# Help with low pressure cold water upstairs



## Ron The Plumber (Jun 7, 2006)

Is this one of more faucets your have trouble with, what faucets are giving you trouble?

Try removing the areators on the taps, and see if the water flows good then, if they do, clean out the areators


----------



## lewissv (Jan 25, 2007)

Hi Ron,
It is all the upstairs taps and the toilets are upstairs are very slow filling up too. I have 3 cold water taps upstairs (bath , sink in bathroom and sink in en-suite) and 2 toilets.
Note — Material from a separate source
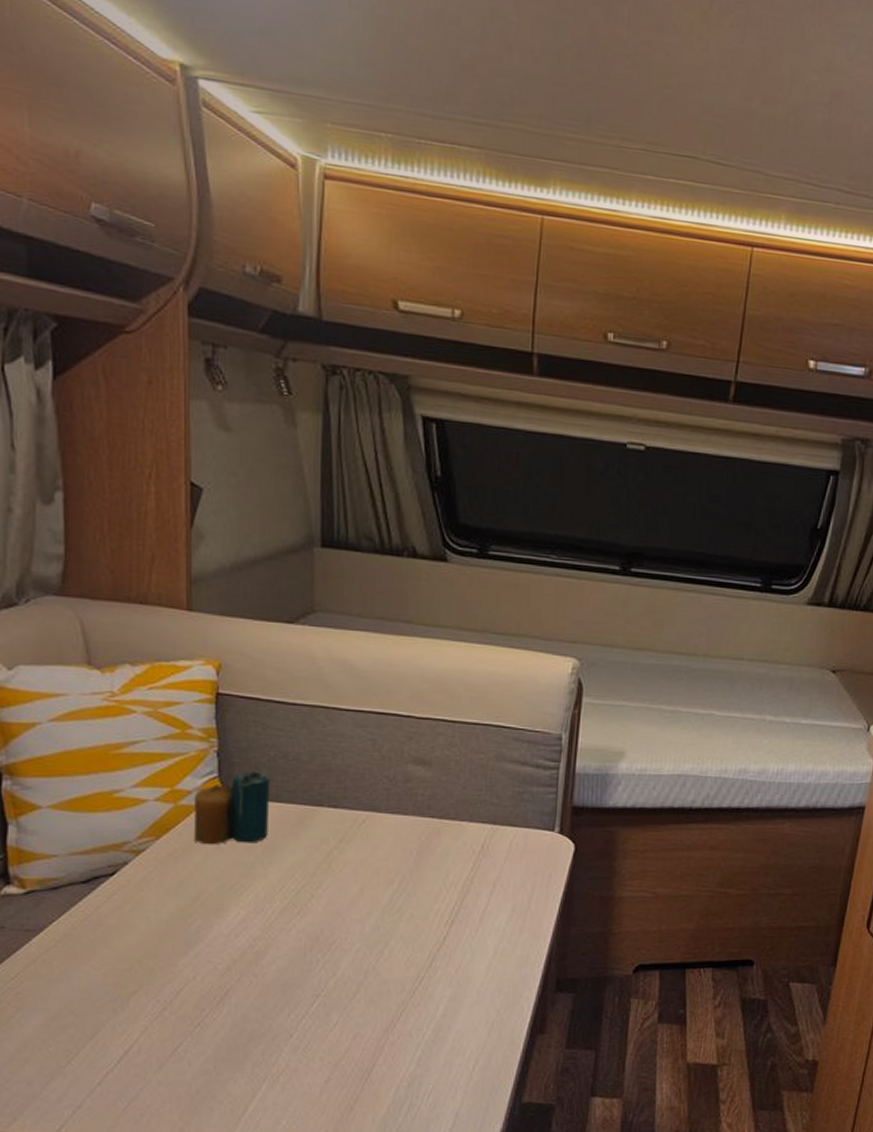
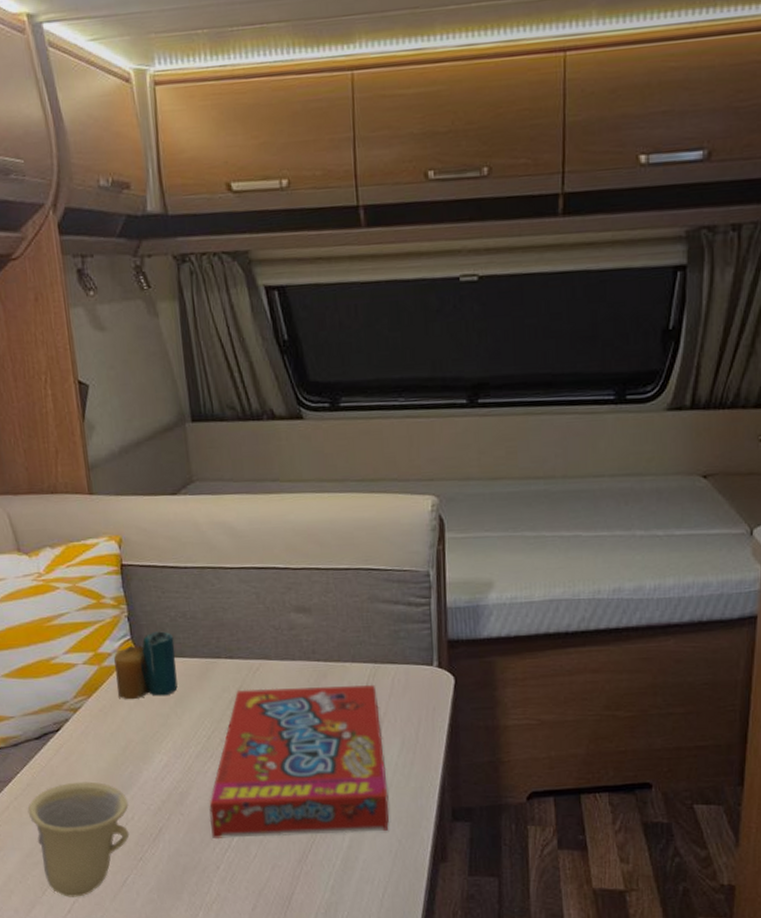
cup: none [60,934,191,1067] -> present [27,781,130,897]
snack box: none [287,841,493,1005] -> present [209,685,389,840]

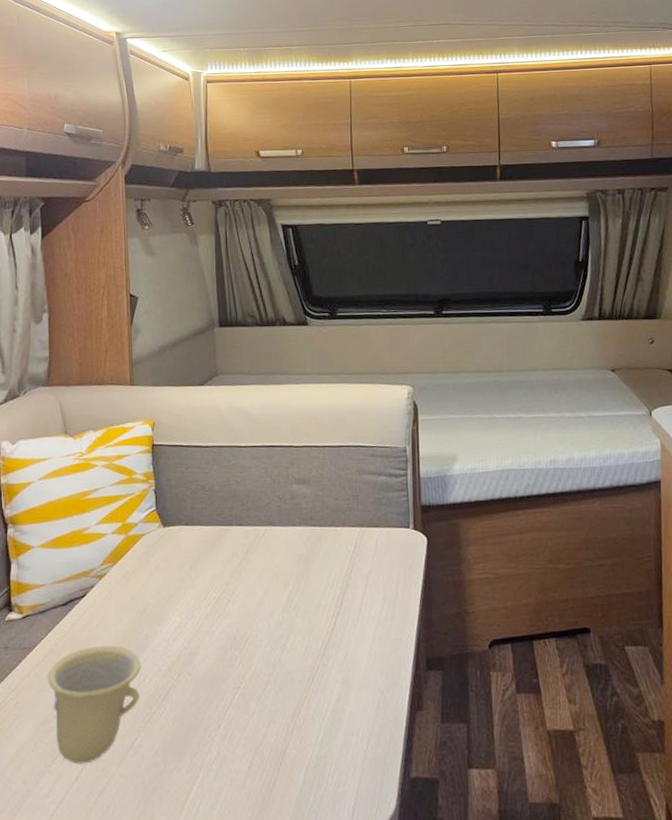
candle: present [114,631,178,700] -> none [140,502,194,566]
snack box: present [209,685,389,840] -> none [214,547,373,698]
I will have a try at the aerators and see if that helps. We do have hard water here so maybe they are clogged up.

Thanks Ron


----------



## redline (Mar 5, 2006)

Do you have copper pipe going to the upstairs fixtures?


----------



## lewissv (Jan 25, 2007)

Hi,
Yes its all copper pipe - 15mm for the sinks and 22mm for the bath. I think it must just be an air block - its very strange that the downstairs is not effected and there is no pumps or anything else on the pipes. It just copper pipe from Cold Water Tank in loft to the various taps etc...
Nothing complicated, but just not working!.
Thanks,


----------



## Ron The Plumber (Jun 7, 2006)

Your plumbing is different then here in the states, I wish I knew more about how it all works over there.


----------